Lesetext:
"""

Da unser Ansatz der kollegial geführten agilen Organisationsentwicklung nicht darauf basiert, ein bestehendes Führungssystem schlagartig komplett durch ein neues zu ersetzen, ist die Fragestellung der Koexistenz und Abgrenzung verschiedener Führungssysteme relevant. Wir unterscheiden dabei:

  • Den jeweils eigenen Führungsrahmen: Was ist selbst gestaltbar und was ist vorgegeben?
  • Die Kooperationsbeziehungen zu Bereichen, die nach anderen Führungsprinzipien organisiert sind.

Jedes Führungssystem ist in einen definierten Rahmen eingebettet bzw. einzubetten. Der alleroberste Rahmen ist durch die Gesellschafterinnen (Inhaberinnen) vorgegeben und in der Satzung der Gesellschaft und den Geschäftsführungsverträgen geregelt. Beispielsweise, welche Geschäfte durch die Gesellschafterversammlung zustimmungspflichtig sind. Darunter folgt dann die weitere, meistens mehrstufige, hierarchische Untergliederung in Verantwortungsbereiche.

"""

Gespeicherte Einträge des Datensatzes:
"""

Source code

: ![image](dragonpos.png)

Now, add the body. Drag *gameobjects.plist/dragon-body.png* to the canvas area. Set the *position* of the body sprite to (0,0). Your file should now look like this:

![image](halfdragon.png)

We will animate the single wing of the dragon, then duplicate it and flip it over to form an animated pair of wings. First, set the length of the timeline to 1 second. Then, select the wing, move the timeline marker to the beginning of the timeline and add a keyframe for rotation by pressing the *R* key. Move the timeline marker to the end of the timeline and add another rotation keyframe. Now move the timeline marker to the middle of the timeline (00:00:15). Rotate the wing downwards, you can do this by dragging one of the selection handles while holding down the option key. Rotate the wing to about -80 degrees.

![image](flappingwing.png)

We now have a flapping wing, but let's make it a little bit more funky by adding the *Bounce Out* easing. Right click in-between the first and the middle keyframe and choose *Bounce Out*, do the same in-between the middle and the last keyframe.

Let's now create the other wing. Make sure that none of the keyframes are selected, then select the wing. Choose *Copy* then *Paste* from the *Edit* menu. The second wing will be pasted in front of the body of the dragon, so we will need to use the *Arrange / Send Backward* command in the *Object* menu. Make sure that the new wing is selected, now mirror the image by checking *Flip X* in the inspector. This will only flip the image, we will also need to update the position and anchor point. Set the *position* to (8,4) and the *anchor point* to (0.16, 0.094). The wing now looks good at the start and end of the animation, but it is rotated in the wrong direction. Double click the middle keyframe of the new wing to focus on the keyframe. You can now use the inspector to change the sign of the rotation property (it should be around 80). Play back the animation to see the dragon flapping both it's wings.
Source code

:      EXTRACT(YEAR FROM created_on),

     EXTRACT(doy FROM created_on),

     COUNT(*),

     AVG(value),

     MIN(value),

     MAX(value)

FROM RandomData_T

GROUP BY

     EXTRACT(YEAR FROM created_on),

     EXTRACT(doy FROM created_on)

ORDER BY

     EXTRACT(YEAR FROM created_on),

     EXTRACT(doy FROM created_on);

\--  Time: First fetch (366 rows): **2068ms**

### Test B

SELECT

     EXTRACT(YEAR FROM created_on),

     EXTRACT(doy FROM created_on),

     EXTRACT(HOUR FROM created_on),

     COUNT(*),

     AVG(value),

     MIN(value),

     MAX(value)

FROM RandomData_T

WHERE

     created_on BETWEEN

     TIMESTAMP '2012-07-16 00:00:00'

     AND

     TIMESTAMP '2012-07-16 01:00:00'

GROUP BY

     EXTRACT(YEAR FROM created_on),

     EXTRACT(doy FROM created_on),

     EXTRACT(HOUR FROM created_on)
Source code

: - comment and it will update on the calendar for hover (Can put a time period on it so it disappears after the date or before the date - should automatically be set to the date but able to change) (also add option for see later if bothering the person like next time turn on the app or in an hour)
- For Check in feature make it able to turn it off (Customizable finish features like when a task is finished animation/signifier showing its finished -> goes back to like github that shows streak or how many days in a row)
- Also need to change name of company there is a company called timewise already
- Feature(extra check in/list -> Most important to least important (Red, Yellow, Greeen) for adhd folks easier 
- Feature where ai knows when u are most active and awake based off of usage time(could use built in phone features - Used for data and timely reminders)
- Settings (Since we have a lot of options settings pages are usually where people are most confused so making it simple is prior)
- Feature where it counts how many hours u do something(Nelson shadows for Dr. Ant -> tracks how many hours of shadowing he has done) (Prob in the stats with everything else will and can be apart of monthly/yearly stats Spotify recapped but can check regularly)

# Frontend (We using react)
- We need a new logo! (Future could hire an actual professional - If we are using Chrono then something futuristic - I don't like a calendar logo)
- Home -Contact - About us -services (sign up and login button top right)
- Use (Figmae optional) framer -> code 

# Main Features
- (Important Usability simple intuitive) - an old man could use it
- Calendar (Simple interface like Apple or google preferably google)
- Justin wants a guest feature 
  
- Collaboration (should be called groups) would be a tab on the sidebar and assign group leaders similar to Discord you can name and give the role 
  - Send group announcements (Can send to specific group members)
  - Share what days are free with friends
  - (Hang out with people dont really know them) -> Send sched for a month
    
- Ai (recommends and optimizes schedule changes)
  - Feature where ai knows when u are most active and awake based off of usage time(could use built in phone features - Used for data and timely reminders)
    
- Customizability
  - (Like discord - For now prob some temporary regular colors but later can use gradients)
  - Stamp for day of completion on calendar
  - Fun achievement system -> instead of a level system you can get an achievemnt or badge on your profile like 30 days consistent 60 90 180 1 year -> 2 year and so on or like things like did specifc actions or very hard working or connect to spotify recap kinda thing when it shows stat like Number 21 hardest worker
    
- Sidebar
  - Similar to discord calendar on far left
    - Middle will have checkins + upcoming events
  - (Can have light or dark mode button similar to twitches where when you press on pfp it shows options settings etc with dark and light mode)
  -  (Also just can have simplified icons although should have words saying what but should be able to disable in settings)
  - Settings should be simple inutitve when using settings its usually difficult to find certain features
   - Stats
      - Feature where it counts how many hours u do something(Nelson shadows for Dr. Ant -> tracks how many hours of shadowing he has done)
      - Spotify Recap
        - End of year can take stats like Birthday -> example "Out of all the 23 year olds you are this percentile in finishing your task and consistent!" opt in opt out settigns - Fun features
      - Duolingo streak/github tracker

"""

Aufgaben und Übungen:
(a) Geben Sie den Absatz des Lesetexts über Führungssysteme, der mit „Jedes Führungssystem ist“ beginnt, verkürzt oder als Liste wieder. Die wesentlichen Fakten sollen dabei erhalten bleiben.
(b) Beantworten Sie anhand des Lesetexts über Führungssysteme die folgenden Fragen:
(i) Worauf basiert der Ansatz der kollegial geführten agilen Organisationsentwicklung nicht?
(ii) Welche Frage wird zum jeweils eigenen Führungsrahmen gestellt?
(iii) Wo ist der alleroberste Rahmen geregelt?
(c) Führen Sie den Lesetext über Führungssysteme im Anschluss an seinen letzten Satz weiter.
Die Einträge werden für die Bearbeitung nicht benötigt.

Antworten zur Übung:
(a)
- Jedes Führungssystem ist in einen definierten Rahmen eingebettet oder muss darin eingebettet werden.
- Den obersten Rahmen geben die Gesellschafterinnen (Inhaberinnen) vor. Er ist in der Satzung der Gesellschaft und den Geschäftsführungsverträgen geregelt, etwa welche Geschäfte der Zustimmung der Gesellschafterversammlung bedürfen.
- Darunter folgt eine meist mehrstufige hierarchische Untergliederung in Verantwortungsbereiche.

(b)
(i) Er basiert nicht darauf, ein bestehendes Führungssystem schlagartig komplett durch ein neues zu ersetzen.
(ii) Was ist selbst gestaltbar und was ist vorgegeben?
(iii) In der Satzung der Gesellschaft und in den Geschäftsführungsverträgen.

(c)
Für die kollegiale Führung definieren wir die Rahmenbedingungen in der Form einer Delegationsmatrix, die beschreibt, welche Zuständigkeitsbereiche und Führungsaspekte kollegiale gestaltbar sind, als auch, ob und wie weit diese schon von der kollegialen Führung adaptiert wurden. Dies war Thema im letzten Teil dieser Blogserie.

Jeder Führungsbereich muss darüber hinaus mit Bereichen kooperieren können, die nach anderen Prinzipien und Mustern organisiert sind wie bspw. Linienorganisation, Projektorganisation, etc. Die Matrixorganisation ist dabei das bekannteste Beispiel, wie verschiedene Führungssysteme gekoppelt werden. Meistens existiert hier eine disziplinarische Führung durch Vorgesetzte in einer Linienorganisation orthogonal (rechtwinklig) zu einer inhaltlichen Führung in einer Projektorganisation durch Projektleiterinnen o.ä.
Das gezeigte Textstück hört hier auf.